Es muy conocida esta frase de Voltaire: “Podré no estar de acuerdo con lo que dices, pero defenderé hasta la muerte tu derecho a decirlo”. No en vano la libertad de expresión está consagrada en la mayoría de las Constituciones del mundo, incluso en la nuestra.
Lo señalado por el célebre filósofo francés del siglo XVIII no implica que ese derecho fundamental se use de forma inmoral y temeraria, con marcado interés en mentir o dañar reputaciones, pues en ese instante se convierte en libertinaje, es decir, en deshonestidad, indecencia y desenfreno.
En estos tiempos, por múltiples vías, el verbo “comunicar” puede ser conjugado por cualquiera, lo que tiene sus riesgos. Comunicar representa un compromiso muy grande, tenga el autor experiencia o no en ese arte. Cada expresión es una muestra de su personalidad, de sus intenciones y de su capacidad. Su opinión es guía de conducta para quien lo sigue.
El papa León XIV, en una audiencia que concedió a los periodistas en el Vaticano el pasado abril, afirmó: “…nos piden a cada uno de nosotros, en nuestros diferentes roles y servicios, que nunca nos rindamos ante la mediocridad”. Estoy convencido de que un comunicador mediocre, que no lee o investiga, puede ser igual de dañino como el que manipula la verdad o promueve mentiras.

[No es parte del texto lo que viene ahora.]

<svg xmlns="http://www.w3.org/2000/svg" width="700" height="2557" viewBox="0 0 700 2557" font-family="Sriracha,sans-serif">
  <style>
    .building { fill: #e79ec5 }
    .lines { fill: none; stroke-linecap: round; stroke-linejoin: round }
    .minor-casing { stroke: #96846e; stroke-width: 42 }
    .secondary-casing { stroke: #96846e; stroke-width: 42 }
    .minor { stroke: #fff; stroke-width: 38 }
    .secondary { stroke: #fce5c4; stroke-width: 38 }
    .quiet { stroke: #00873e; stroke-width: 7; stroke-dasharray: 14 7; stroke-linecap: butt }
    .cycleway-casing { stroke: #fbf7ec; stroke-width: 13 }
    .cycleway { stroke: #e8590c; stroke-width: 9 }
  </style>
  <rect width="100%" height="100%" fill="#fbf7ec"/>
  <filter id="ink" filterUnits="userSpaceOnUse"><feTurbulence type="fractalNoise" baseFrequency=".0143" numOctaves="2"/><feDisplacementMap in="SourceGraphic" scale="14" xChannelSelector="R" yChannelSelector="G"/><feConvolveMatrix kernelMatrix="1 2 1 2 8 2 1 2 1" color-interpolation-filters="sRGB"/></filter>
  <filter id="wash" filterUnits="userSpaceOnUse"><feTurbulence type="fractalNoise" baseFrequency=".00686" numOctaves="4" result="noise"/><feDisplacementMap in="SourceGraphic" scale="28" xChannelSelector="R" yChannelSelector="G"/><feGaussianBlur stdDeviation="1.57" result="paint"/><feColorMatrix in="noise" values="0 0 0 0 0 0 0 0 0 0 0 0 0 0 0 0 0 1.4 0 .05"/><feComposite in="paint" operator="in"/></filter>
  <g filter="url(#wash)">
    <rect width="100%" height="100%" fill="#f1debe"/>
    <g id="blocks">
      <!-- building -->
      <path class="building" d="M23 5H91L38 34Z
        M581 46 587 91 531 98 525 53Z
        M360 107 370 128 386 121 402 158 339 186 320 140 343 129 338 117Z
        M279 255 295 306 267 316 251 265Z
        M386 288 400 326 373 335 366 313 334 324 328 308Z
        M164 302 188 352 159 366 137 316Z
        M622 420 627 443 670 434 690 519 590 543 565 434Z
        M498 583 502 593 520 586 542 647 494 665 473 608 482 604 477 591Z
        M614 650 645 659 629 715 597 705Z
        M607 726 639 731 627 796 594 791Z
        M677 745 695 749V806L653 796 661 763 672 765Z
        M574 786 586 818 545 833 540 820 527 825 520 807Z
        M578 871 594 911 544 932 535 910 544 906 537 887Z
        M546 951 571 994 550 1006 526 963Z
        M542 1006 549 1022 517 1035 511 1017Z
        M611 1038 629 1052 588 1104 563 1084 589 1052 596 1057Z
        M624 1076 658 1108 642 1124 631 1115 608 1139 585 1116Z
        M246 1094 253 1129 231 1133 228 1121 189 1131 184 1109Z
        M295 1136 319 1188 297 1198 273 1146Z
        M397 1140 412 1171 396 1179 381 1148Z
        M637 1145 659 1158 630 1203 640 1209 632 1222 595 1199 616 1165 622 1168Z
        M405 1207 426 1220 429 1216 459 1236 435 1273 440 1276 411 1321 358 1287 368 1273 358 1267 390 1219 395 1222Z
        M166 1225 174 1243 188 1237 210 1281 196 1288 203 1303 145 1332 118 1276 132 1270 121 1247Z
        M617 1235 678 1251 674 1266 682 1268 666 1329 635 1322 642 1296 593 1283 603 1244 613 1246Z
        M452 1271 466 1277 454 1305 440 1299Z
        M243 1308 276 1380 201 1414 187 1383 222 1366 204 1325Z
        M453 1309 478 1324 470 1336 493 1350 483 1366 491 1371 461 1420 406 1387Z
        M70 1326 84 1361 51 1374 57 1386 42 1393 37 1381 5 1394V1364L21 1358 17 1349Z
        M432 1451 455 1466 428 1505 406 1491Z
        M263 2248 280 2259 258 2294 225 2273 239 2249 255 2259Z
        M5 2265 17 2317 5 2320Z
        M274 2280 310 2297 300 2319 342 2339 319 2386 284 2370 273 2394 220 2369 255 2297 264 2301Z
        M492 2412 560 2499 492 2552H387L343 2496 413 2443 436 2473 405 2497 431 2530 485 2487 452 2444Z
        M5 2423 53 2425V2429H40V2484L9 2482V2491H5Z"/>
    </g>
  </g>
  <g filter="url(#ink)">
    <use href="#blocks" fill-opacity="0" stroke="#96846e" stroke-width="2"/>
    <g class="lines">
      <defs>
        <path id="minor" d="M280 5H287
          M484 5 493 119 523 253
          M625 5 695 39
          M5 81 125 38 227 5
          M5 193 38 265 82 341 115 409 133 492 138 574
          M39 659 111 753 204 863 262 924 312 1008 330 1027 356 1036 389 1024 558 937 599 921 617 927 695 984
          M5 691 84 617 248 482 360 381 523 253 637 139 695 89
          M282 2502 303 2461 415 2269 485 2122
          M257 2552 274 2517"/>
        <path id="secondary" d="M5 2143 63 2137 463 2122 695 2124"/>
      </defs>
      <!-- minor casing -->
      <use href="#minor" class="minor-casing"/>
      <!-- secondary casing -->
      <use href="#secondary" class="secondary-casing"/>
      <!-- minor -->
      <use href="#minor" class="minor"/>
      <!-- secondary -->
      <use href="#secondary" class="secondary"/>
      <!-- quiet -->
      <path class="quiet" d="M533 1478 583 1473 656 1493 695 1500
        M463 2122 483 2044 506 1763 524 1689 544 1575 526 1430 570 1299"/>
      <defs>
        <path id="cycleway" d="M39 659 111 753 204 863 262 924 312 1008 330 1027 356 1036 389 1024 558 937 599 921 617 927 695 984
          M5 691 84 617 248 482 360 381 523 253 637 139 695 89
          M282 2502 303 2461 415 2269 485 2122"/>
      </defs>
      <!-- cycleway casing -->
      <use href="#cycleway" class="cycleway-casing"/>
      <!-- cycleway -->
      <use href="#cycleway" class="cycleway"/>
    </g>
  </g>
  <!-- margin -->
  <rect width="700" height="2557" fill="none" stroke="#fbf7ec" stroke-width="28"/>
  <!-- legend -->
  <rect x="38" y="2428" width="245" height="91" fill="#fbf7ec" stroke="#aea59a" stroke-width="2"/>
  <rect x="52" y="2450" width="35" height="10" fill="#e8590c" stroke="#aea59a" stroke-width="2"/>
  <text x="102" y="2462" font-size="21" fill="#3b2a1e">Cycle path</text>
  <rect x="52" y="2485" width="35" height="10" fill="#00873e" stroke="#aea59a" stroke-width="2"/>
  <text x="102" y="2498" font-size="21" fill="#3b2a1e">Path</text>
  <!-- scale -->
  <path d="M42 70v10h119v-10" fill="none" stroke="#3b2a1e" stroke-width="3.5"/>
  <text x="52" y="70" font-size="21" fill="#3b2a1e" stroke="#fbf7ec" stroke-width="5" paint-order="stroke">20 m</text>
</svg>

Se debe comunicar con firmeza, entereza y dignidad, lo que no es incompatible con mantener siempre el respeto y las buenas costumbres. Evitemos a los comunicadores que borraron de su vocabulario palabras como justicia, igualdad, fraternidad, libertad, honradez, valor y trabajo. Los hay tan huidizos que prefieren no enterarse de lo cierto, porque los atormenta, los debilita emocionalmente.
Apartémonos de quienes se enfocan en comunicar nimiedades, sin exigir, sin cumplir propósitos, sin gritar, esos que caminan por las calles apenas valorando en su interior un instinto de sobrevivencia semejante al de animales domados. Me apenan los comunicadores que carecen de vida, de pasión, de ego sano; esos que se van por las ramas, que aman lo superficial, que se ciegan ante el dolor ajeno, que se adaptan a lo que les permite estar en el juego, aunque convierta su honor en una piñata, donde hasta los niños les entran a palos.
Los comunicadores irresponsables, que son minoría, deben recapacitar, trascender en el bien y tomar en cuenta que el siempre recordado papa Francisco agregó otro pecado original: el “pecado de la desinformación”. Una declaración incorrecta o manipulada puede determinar el presente y el futuro de personas, naciones y hasta del planeta, por ello el desinformar es tan o más peligroso que la soberbia, la avaricia, la envidia, la ira, la lujuria, la gula y la pereza.